Tonys getting less "critical"?

Time Out's Adam Feldman shares some mail he just received:

“After careful consideration,” begins the letter from Tony Award Productions, “the Tony Awards Management Committee has determined that Tony-voting privileges will no longer be extended to members of the First Night Press List, commencing with the 2009–2010 season.” In other words: Critics are hereby purged from the Tony voting rolls. No official reasons for this decision are given, but the letter goes on to note that critics already get to have their say during the year, and that “certain publications and individual critics have historically pursued a policy of abstaining from voting on entertainment awards in general, to avoid any possible conflicts of interest in fulfilling their primary responsibilities as journalists.”
Yes, good thing those pesky critics' conflicts of interest are out of the way now, to make way for the purer judgments of the rest of the Tony Award electorate--mostly, producers!

Someone upset that Shrek didn't get better Tony treatment this year???

Well I suppose it's true that critics do get plenty of opportunities to judge already, including their own awards. But maybe this should heighten the importance (if awards are still "important" at all) of Drama Critics Circle, for instance, or Drama Desk (of which I confess I'm a voting member myself).

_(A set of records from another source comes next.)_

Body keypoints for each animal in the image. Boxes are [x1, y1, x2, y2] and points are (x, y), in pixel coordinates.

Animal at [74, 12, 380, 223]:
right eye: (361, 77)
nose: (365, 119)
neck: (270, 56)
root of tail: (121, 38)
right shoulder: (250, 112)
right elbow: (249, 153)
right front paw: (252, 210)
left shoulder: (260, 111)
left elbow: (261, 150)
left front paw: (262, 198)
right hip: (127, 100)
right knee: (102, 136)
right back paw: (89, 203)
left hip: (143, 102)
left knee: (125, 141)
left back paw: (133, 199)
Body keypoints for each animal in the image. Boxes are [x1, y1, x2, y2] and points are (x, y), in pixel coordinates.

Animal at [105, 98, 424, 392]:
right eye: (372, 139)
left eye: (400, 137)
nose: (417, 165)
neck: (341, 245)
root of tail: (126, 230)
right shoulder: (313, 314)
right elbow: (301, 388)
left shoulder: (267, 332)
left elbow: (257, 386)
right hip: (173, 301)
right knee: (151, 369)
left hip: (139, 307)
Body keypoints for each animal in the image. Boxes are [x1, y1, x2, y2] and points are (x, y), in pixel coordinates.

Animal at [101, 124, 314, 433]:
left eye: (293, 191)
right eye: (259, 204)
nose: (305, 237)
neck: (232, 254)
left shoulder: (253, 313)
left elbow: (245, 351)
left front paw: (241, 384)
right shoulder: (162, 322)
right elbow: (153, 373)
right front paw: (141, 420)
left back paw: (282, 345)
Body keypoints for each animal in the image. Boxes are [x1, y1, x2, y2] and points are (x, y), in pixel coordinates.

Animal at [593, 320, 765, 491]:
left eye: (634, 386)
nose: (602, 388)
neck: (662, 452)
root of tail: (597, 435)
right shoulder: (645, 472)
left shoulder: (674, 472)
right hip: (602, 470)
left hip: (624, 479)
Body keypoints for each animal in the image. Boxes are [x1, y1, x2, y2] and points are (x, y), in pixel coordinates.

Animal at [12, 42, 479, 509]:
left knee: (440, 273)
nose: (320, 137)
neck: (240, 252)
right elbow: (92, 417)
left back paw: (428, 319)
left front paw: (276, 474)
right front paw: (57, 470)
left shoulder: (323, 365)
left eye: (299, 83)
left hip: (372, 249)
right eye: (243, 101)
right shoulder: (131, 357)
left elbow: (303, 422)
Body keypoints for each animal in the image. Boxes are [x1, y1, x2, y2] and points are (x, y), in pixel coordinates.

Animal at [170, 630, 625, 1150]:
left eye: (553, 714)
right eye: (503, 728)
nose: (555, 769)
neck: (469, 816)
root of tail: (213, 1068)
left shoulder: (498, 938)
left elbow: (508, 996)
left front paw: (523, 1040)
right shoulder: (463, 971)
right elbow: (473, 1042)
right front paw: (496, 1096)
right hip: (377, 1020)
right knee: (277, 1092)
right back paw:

(The OBIES is in some ways critic-driven but the committee every year is comprised of different critics and artists--like Cannes! But it also excludes Broadway.)

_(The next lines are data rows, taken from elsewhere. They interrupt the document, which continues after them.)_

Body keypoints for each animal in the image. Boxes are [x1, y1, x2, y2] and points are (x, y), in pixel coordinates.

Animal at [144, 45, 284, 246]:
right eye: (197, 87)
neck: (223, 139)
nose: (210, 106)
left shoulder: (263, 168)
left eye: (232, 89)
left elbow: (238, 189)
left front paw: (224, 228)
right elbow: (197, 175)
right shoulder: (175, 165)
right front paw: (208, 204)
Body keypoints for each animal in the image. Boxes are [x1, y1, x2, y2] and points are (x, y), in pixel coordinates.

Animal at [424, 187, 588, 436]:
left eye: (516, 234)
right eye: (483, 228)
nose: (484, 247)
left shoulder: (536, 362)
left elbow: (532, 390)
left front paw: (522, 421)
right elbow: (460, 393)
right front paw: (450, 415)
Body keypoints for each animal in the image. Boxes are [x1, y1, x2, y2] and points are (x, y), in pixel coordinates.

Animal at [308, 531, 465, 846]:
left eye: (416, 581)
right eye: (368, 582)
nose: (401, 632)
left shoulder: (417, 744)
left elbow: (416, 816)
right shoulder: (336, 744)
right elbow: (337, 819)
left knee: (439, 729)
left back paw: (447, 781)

While it is a shameless move by the Broadway League and American Theater Wing (who run the thing) to take the Tonys even one step further toward blatant infomercial, maybe such clarity puts the spectacle in proper perspective finally. And maybe we'll develop in theatre a "bicameral" awards season like with movies, where you have the Oscars (voted on by industry folks), then the numerous critics awards (National Board of Review, e.g.).

The question is, with a voting pool something like one-tenth the size of the Oscars' (and now getting even smaller!) what's to stop the Tonys from becoming a regular Politburo of Puffery?

Notice the coincidence that the Oscars just increased their number of Best Picture nominees from five to ten, no doubt a similar impulse that the Tonys have shown in finding some reason to at least telecast (if not nominated) scenes from every musical imaginable, good, bad, open, closed, or road tour.